AkzoNobel respinge l'offerta di Nippon Paint e Sherwin-Williams

AkzoNobel ha rifiutato due proposte di acquisizione in contanti da parte di Nippon Paint Holdings e The Sherwin-Williams Company, giudicate insufficienti per prezzo e solidità dell'operazione. I consigli di amministrazione confermano all'unanimità l'accordo di fusione con Axalta Coating Systems.


AkzoNobel ha annunciato di aver respinto la proposta di acquisto avanzata congiuntamente da Nippon Paint Holdings e The Sherwin-Williams Company. L'offerta, condizionale e non vincolante, era pervenuta il 29 aprile scorso e prevedeva l'acquisizione in contanti di tutte le azioni ordinarie in circolazione a un prezzo indicativo di 73,00 euro per azione, dividendi esclusi. Il rifiuto è stato notificato alle controparti il 1° maggio.

La notizia emerge in concomitanza con la prossima pubblicazione del modulo SEC Form F-4, il documento regolamentare statunitense che illustra nei dettagli i termini della fusione già concordata tra AkzoNobel e Axalta Coating Systems Ltd.

Non si trattava di un approccio isolato: già il 16 aprile i medesimi acquirenti avevano presentato una prima proposta, anch'essa respinta il 22 aprile.

La struttura dell'operazione proposta

Nella proposta rifiutata, Nippon Paint avrebbe lanciato un'offerta pubblica di acquisto totalitaria in contanti sull'intero capitale di AkzoNobel.

A operazione conclusa, avrebbe mantenuto in portafoglio le divisioni Decorative Paints e Industrial Coatings, mentre i segmenti Automotive & Specialty Coatings, Marine & Protective Coatings e Powder Coatings sarebbero stati ceduti separatamente a Sherwin-Williams.

Le ragioni del rifiuto

Il Consiglio di Gestione e il Consiglio di Sorveglianza di AkzoNobel hanno esaminato la proposta insieme ai rispettivi consulenti finanziari e legali, concludendo che non soddisfaceva – né era ragionevole attendersi che soddisfacesse – i criteri di una "Proposta Superiore" come definiti nell'accordo di fusione con Axalta.

Le ragioni del rifiuto sono molteplici.

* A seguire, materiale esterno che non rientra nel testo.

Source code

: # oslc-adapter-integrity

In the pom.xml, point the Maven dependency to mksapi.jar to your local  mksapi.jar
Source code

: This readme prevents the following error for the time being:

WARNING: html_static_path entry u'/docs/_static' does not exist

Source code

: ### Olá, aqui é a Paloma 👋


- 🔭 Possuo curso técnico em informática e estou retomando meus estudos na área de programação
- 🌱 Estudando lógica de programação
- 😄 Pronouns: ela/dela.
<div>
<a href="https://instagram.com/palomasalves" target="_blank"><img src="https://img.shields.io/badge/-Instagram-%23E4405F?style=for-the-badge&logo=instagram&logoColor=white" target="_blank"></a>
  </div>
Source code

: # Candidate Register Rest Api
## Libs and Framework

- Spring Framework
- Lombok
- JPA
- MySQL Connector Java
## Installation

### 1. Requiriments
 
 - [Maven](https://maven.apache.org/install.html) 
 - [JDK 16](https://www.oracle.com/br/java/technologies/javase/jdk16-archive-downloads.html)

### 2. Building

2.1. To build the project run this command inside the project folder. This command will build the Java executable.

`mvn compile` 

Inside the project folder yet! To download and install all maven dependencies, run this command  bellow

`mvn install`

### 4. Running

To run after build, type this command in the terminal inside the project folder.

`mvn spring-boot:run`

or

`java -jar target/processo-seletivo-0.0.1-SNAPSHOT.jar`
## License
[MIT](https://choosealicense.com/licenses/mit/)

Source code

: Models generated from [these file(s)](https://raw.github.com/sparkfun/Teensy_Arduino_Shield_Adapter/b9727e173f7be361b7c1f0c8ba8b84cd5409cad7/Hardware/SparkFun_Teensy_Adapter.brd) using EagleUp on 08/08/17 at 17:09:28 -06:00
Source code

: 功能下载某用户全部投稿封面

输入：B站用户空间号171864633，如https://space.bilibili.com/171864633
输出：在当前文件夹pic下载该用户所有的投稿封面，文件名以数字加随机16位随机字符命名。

In primo luogo, il prezzo di 73,00 euro per azione è stato giudicato inadeguato a rappresentare il valore reale del gruppo e le sue prospettive di crescita, soprattutto alla luce dei benefici attesi dalla fusione con Axalta. In secondo luogo, i consigli hanno rilevato incertezze significative sul fronte regolamentare e sulla tenuta dell'operazione, in particolare riguardo alla separazione delle attività tra i due acquirenti. Infine, la proposta non garantiva, a giudizio dei consigli, un'adeguata tutela degli interessi dell'insieme degli stakeholder.

Confermata la fusione con Axalta

Entrambi i consigli hanno ribadito all'unanimità il pieno sostegno alla fusione tra pari con Axalta Coating Systems, confermando la solidità delle motivazioni strategiche illustrate nel comunicato congiunto del 18 novembre 2025. Ulteriori comunicazioni, si precisa, saranno diffuse se e quando necessario.